• THE DATA
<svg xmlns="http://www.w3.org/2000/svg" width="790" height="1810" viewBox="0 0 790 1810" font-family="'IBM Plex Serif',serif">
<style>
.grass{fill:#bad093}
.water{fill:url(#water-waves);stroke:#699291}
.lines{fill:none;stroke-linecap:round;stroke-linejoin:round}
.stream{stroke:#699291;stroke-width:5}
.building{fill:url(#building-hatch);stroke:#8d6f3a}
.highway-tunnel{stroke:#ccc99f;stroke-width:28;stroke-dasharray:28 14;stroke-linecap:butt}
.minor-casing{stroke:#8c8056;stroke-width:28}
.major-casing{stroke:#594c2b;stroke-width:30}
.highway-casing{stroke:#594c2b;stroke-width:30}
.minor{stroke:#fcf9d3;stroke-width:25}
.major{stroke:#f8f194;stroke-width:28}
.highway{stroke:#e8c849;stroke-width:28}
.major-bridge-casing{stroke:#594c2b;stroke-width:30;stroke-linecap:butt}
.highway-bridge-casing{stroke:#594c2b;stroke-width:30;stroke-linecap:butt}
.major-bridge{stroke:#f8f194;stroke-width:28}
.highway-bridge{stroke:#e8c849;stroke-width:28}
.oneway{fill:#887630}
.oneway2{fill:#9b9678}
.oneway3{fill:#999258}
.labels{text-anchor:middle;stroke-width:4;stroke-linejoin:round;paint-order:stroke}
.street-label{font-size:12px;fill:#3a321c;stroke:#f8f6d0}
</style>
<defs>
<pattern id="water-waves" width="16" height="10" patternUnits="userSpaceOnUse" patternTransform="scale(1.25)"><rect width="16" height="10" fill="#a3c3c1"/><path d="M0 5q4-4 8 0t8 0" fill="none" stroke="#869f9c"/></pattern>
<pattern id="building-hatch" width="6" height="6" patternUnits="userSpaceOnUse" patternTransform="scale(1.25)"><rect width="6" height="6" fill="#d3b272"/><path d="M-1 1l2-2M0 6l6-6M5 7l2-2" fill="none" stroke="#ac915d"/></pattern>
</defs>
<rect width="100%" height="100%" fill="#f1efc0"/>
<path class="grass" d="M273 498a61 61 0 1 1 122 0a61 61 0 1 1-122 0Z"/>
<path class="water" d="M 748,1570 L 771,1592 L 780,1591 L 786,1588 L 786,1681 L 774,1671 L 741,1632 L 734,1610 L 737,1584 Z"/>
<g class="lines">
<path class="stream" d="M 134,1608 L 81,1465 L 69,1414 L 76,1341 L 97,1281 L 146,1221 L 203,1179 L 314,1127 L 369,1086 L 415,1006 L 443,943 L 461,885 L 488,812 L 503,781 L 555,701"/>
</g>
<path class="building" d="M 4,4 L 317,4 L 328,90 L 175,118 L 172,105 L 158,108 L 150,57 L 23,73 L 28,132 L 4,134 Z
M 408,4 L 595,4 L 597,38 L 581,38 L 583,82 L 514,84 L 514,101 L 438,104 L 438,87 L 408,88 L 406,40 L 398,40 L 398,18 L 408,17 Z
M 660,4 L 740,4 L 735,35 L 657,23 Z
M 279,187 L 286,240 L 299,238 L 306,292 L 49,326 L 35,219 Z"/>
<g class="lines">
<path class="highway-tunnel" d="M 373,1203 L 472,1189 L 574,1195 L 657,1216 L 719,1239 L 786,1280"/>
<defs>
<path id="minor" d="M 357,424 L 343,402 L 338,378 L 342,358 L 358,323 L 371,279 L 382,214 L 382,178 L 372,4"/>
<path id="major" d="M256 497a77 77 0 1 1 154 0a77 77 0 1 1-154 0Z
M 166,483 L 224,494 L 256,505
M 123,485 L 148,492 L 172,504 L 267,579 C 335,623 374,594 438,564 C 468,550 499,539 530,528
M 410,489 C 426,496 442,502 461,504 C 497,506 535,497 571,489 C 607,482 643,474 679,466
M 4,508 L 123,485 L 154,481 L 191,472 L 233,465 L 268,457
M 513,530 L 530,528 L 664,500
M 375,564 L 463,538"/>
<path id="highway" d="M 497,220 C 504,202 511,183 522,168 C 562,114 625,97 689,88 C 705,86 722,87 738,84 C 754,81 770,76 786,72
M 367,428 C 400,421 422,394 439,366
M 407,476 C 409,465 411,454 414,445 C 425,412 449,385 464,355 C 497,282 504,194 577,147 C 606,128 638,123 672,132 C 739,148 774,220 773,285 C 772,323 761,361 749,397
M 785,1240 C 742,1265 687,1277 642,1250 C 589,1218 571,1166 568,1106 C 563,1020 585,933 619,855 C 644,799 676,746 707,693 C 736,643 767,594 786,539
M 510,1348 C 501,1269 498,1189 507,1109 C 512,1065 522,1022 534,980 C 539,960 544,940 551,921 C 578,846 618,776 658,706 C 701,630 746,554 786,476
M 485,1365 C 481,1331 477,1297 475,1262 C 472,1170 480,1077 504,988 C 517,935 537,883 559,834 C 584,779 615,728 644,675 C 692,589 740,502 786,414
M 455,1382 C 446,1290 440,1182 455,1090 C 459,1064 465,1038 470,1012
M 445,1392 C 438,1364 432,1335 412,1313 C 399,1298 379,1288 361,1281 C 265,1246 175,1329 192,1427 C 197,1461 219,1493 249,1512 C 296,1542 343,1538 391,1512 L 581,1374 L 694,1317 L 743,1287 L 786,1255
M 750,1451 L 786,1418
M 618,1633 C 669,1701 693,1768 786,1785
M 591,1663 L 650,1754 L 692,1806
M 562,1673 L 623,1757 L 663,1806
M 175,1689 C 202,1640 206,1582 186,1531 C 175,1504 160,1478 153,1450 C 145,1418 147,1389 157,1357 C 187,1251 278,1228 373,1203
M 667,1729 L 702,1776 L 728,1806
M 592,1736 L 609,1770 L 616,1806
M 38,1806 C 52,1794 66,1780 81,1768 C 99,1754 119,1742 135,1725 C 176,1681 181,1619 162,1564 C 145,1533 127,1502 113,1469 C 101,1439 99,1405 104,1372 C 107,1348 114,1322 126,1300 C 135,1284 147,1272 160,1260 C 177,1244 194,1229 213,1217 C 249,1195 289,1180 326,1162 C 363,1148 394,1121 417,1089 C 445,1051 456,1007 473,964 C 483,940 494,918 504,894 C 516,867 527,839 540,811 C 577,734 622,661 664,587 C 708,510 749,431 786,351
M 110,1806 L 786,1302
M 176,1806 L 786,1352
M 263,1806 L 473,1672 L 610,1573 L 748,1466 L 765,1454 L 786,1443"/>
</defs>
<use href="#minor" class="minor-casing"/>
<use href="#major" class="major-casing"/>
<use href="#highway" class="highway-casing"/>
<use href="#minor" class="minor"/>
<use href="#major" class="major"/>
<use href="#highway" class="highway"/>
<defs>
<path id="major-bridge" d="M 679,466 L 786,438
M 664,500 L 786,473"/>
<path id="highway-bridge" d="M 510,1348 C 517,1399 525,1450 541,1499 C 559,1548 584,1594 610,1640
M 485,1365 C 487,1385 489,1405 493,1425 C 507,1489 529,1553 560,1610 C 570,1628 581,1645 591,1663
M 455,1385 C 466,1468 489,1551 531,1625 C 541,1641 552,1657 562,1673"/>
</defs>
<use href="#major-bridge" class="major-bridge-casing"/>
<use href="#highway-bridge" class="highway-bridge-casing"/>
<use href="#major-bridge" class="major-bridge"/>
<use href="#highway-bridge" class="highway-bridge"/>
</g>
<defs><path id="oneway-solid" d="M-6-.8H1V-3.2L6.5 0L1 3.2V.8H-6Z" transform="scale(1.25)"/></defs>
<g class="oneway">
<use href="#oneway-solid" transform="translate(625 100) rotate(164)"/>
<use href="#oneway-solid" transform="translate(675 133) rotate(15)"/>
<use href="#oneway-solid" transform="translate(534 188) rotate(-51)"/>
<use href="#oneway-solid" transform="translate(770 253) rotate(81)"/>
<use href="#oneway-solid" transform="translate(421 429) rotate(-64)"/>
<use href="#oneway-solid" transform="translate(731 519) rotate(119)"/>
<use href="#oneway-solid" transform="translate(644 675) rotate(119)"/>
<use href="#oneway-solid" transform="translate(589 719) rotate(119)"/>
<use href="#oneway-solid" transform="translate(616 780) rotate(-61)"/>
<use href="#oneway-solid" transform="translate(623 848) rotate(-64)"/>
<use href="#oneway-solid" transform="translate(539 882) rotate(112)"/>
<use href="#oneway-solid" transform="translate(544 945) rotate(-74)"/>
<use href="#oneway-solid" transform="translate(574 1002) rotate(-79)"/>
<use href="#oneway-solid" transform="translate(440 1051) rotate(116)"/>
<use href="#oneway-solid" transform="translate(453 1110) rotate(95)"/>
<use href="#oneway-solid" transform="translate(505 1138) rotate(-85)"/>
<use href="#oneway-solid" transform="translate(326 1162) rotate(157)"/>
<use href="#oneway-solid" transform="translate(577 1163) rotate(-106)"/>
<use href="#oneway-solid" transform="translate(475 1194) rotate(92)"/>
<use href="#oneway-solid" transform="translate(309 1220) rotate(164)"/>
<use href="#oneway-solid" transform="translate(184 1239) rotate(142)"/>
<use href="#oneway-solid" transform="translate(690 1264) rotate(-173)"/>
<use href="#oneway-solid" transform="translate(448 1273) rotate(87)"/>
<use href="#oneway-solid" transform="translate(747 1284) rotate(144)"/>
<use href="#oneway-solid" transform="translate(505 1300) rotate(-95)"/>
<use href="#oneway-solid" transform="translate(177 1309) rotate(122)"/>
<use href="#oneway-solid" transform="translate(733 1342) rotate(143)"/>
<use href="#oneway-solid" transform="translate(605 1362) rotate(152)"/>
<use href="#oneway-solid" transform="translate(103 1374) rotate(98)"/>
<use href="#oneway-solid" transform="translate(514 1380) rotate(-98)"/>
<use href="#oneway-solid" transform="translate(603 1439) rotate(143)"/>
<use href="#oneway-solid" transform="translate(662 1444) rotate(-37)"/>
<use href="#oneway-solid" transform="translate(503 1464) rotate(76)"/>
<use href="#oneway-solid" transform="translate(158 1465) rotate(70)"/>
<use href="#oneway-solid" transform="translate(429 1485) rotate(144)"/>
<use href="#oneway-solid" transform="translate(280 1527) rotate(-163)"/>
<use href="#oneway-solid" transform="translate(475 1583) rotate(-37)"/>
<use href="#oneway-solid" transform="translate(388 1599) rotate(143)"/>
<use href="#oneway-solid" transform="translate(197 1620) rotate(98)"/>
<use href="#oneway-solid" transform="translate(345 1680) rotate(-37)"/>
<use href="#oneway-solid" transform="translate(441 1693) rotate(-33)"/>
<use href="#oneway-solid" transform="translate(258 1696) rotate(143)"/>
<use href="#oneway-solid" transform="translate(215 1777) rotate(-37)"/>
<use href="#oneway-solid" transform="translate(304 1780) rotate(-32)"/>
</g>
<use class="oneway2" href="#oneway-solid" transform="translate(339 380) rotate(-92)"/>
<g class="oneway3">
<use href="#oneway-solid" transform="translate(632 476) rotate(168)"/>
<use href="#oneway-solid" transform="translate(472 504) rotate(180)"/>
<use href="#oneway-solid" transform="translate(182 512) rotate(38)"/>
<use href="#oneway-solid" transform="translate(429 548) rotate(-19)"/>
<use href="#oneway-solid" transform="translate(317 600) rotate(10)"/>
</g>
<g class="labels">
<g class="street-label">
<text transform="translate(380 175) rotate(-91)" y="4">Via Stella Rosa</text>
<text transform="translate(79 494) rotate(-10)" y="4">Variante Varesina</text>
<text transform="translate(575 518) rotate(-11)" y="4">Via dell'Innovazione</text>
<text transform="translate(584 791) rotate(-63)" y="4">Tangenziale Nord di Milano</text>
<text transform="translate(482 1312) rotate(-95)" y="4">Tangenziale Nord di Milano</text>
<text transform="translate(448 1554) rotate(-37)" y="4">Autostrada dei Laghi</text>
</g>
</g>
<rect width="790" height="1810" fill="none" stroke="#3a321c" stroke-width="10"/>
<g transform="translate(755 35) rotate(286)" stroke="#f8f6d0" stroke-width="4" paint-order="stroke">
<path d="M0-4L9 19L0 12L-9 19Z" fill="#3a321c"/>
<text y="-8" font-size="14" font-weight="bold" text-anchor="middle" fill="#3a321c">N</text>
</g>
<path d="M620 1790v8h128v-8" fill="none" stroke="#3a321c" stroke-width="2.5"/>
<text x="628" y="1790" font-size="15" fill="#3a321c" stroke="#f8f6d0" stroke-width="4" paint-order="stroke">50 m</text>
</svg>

• YOUR ASSIGNMENT
Provide the count, and nothing else, of lines in the data above where the word "middle" occurs.

• ANSWER SECTION
2